Closeup of Louisiana crawfish trap


A crawfish trap/pot looks very much like a crab trap that one might see in any coastal town.

The operator of that crawfish boat is tending to hundreds of crawfish pots or traps located in flooded rice fields. After dumping the crawfish out he drops a tube of bait in the trap then places the trap back in the water. The traps are spaced so that the operator sets the speed of the motor so that he can complete these functions in time to drop the baited trap back in the water within a foot or so of the next trap he is going to empty & rebait. As you can now imagine these pots are set out in long rows and equally spaced. Now you know why.

Flooded Louisiana rice fields but no visible crawfish pots






The end of Louisiana's crawfish season is at hand, get-em while you can





Crawfish season is about over as this sign proclaims. .
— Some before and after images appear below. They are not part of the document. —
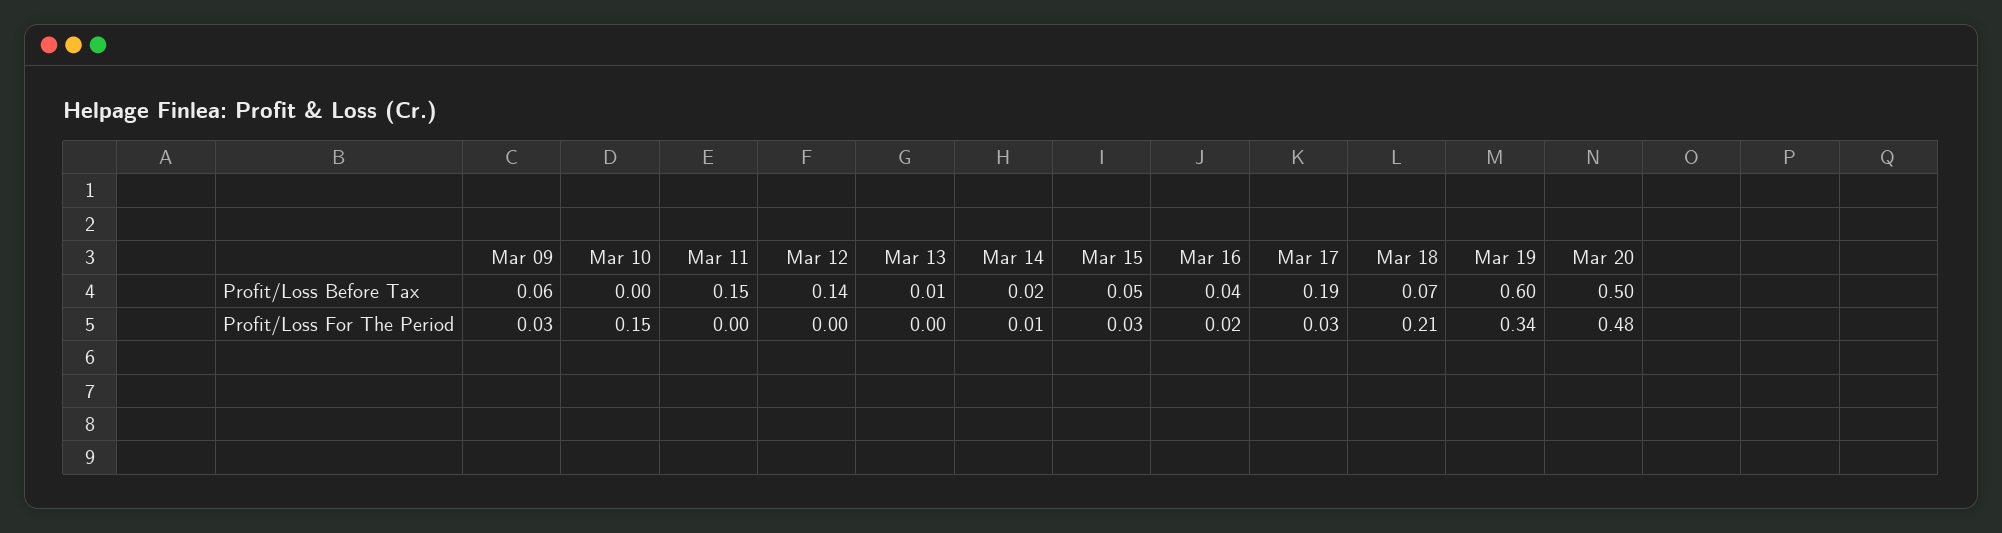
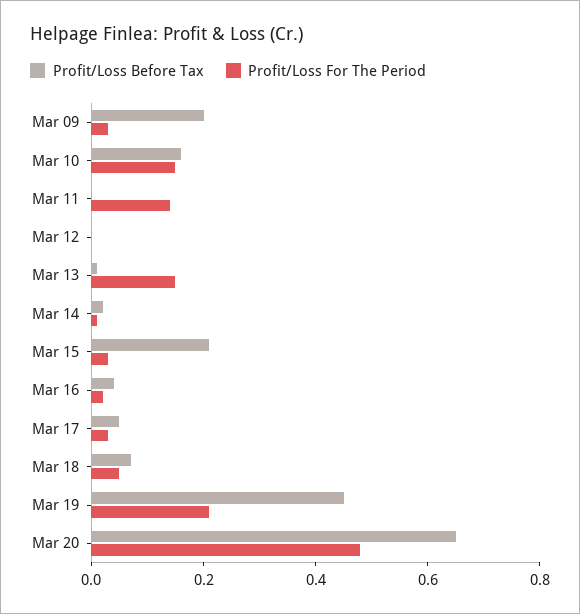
Profit/Loss Before Tax, Mar 09: 0.06 -> 0.2
Profit/Loss Before Tax, Mar 10: 0 -> 0.15
Profit/Loss Before Tax, Mar 11: 0.15 -> 0
Profit/Loss Before Tax, Mar 12: 0.14 -> 0
Profit/Loss Before Tax, Mar 15: 0.05 -> 0.2
Profit/Loss Before Tax, Mar 17: 0.19 -> 0.05
Profit/Loss Before Tax, Mar 19: 0.6 -> 0.45
Profit/Loss Before Tax, Mar 20: 0.5 -> 0.65
Profit/Loss For The Period, Mar 11: 0 -> 0.15
Profit/Loss For The Period, Mar 13: 0 -> 0.15
Profit/Loss For The Period, Mar 18: 0.21 -> 0.05
Profit/Loss For The Period, Mar 19: 0.34 -> 0.2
Louisiana rice field as seen from bridge




Joyce took the pic of this rice field from a bridge you can see tractor tracks in the rice field.



Mahatma and Water Maid are the 900# Gorilla in the Louisiana Rice world



Mahatma and Water Maid aren't the only rice companies but they are one of the big ones.




Lush green Louisiana rice field




While this rice is bright green now it will turn golden with heads of grain at harvest time.

By now it was time for lunch so we headed to Dupoy's in Abbeville a place we try not to miss when in this neck of the woods. I was hoping for one of those special Cajun lunches but the special today was pork chops and garlic mashed potatoes. That is what we had and they were good but, it wasn't one of those exotic Cajun dishes I am accustomed to getting at Dupoy's.

Joyce's adventuresome spirit had ebbed and she was wanting me to return to Lafayette where she could carouse the new mall so that is where we headed. Thankfully, we were not there long before I got a phone call from the Chevy Dealer informing me that they were finished and we could pick up the motorhome. In only a few minutes we had settled up with the Chevy Dealer and were headed to Pensacola, or so we thought. It was 3PM, we could make the Mississippi Coast and stop for the night at Casino Magic in Bay St. Louis where they have 50-amp connections and free entertainment in the Casino.

Our joy was short lived. Not 10-miles from the Chevy Dealer that pesky "check engine soon" light came on. At least it didn't come on immediately. Possibly it was an aberration and would not come on again. I kept on going past one exit. My optimism was not rewarded. It came on again and again before I got to the next exit and turned around. When I called the Chevy Dealer from the interstate they said bring it back first thing in the morning.

That was what we were thinking would be best as well. We exited I-10 and pulled into the same campground we stayed in the past two nights. Thankfully, it has 50-amps and shade.

Joyce and I both have been trying to stay positive but we pulled into Lafayette Monday afternoon and tomorrow will be Friday. Enough is enough! We have been having a good time while in Lafayette but we want to be in Pensacola. Something has got to happen for the better tomorrow or my sweet/mellow disposition is likely to go into meltdown.

In an hour or so, after we had cooled down, Joyce announced we were going to Mulate's tonight. Mulate's is a Cajun tourist place in Beaux Bridge. They feature live Cajun music nightly. We don't particularly care for their food but they do have the live music and dancing. We ordered the minimum necessary to stay and enjoy the evening. Joyce got to dance and that is what mattered. We didn't stay out too late since we had to get up early again in the morning.